Ships also has another interesting feature which is that it will automatically determine the PPM offset of a dongle, meaning that generic dongles without TCXO’s can be easily used for AIS. It appears to do this by using the AIS signals themselves, so you will need sufficient AIS traffic in your area for the calibration to work.

AIS stands for Automatic Identification System, and is a system used to track the locations of marine vessels. It is similar to ADS-B in that nearby ships can be plotted and tracked on a map by using an RTL-SDR as the receiver. We have a tutorial for PC available here.

The app can be downloaded for free on Google Play, and the open source code is available on GitHub.

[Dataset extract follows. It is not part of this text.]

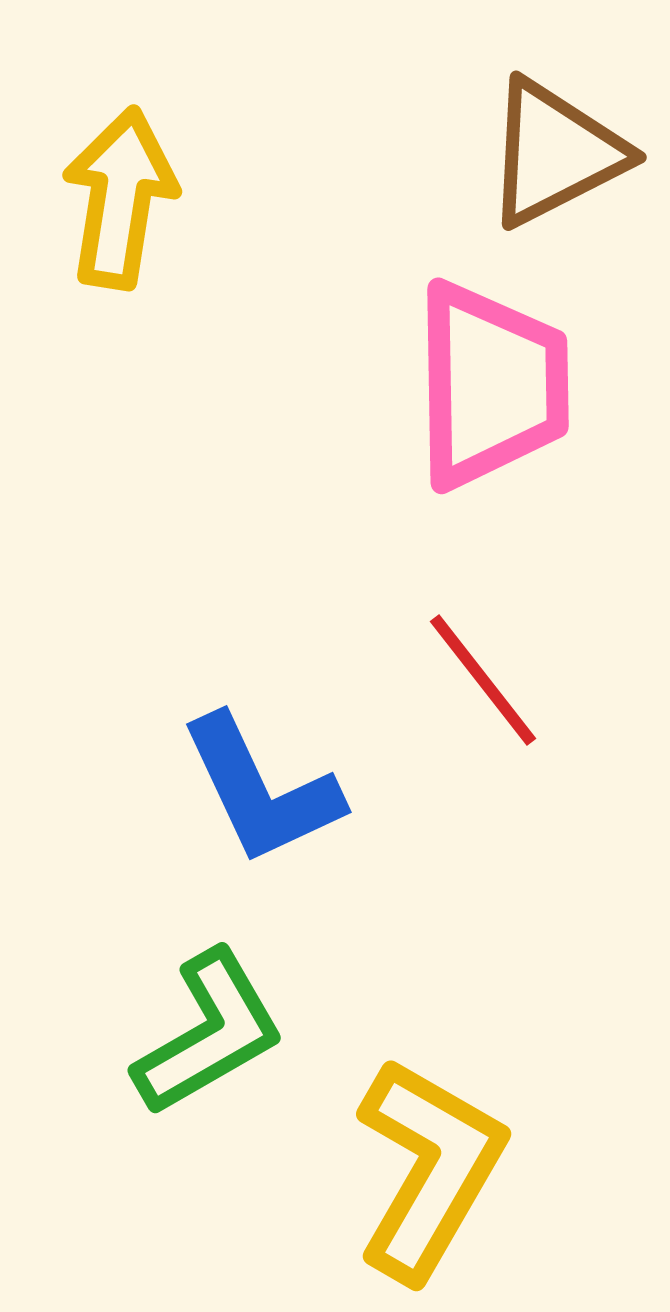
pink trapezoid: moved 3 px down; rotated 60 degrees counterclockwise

Ships RTL-SDR Android App Screenshot
Ships RTL-SDR Android App Screenshot

Using Aisdecoder to decode both AIS channels simultaneously

Recently SV3EXP wrote in to let us know that he has been documenting his experiences with trying to get aisdecoder to decode both AIS channels simultaneously. AIS stands for Automatic Identification System, and is a system used to track the locations of marine vessels. With an RTL-SDR or other SDR radio, and appropriate decoder software you can plot ship positions on a map. As the AIS system uses two separate channels for redundancy, you can get a faster and more reliable update rate if you monitor and decode both channels.

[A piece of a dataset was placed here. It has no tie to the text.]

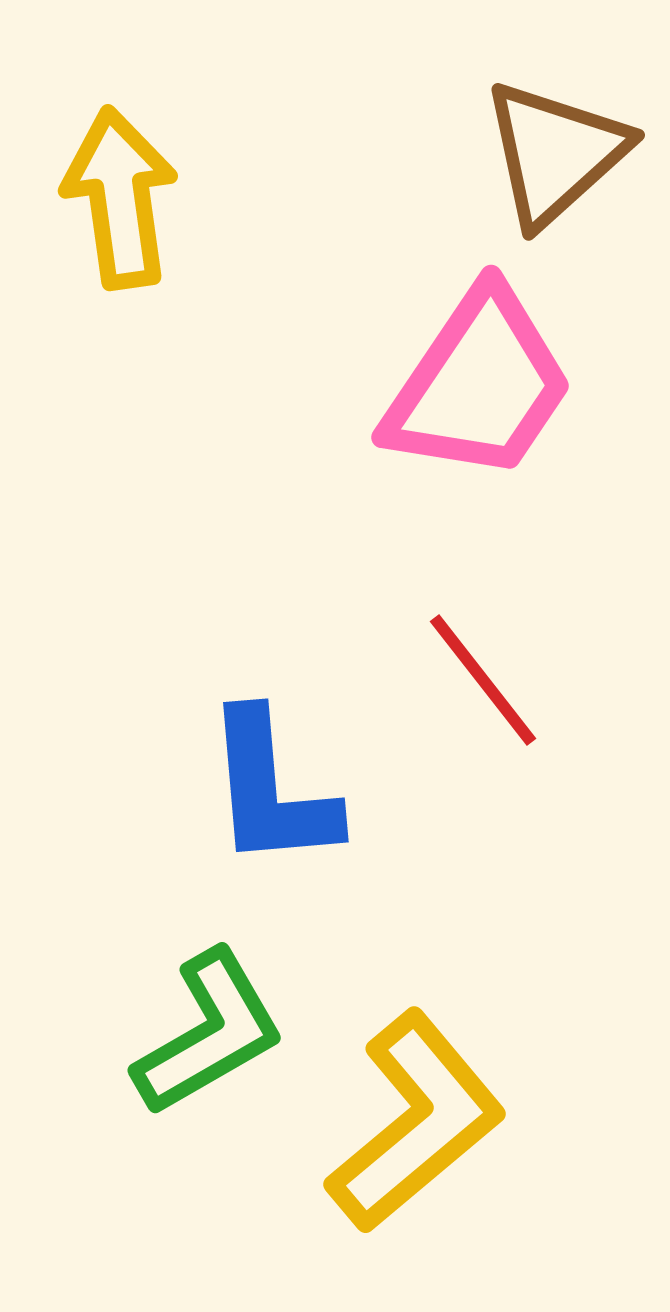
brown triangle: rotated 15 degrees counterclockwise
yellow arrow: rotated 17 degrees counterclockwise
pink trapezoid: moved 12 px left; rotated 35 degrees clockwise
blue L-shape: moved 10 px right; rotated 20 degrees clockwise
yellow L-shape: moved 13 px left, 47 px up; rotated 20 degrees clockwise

On his blog SV3EXP shows how he uses Linux and the “demod” and “csdr” tools to demodulate multiple channels at the same time from IQ data generated by rtl_fm. The demodulated data is then fed to the aisdecoder software for decoding, and then fed to aisdispatcher for feeding the AISHub.net AIS data aggregation website.

Of course the easier solution to decode both AIS channels at once is to use decoding software that already supports this, such as AISdeco2 or AISrec which can be downloaded at http://xdeco.org, and https://sites.google.com/site/feverlaysoft respectively. But regardless SV3EXP’s method does show an interesting way to demodulate multiple streams using only command line tools.

SV3EXP also wanted to point out that he is selling a bias tee powered PSA4-5043+ based LNA on eBay which is compatible with the bias tee on our RTL-SDR Blog SDR units.

AISHub Coverage Areas
AISHub Coverage Areas

Setting up a Raspberry Pi Based AIS Receiver with an RTL-SDR

Over on YouTube user Tobias Härling has uploaded a video showing how he used a Raspberry Pi and RTL-SDR dongle to set up an AIS receiver. AIS stands for Automatic Identification System and is a radio system similar to ADS-B which allows you to create a radar-like system for boats. For Windows we have a tutorial on AIS reception here.

In his setup he uses rtl_ais and the kplex software and shows how to install everything from scratch. He also shows how to set the system up so that decoding automatically starts up and begins outputing NMEA data through the network when the Raspberry Pi is powered on. This way an a device like an iPad could be used to run OpenCPN to view the plotted ships.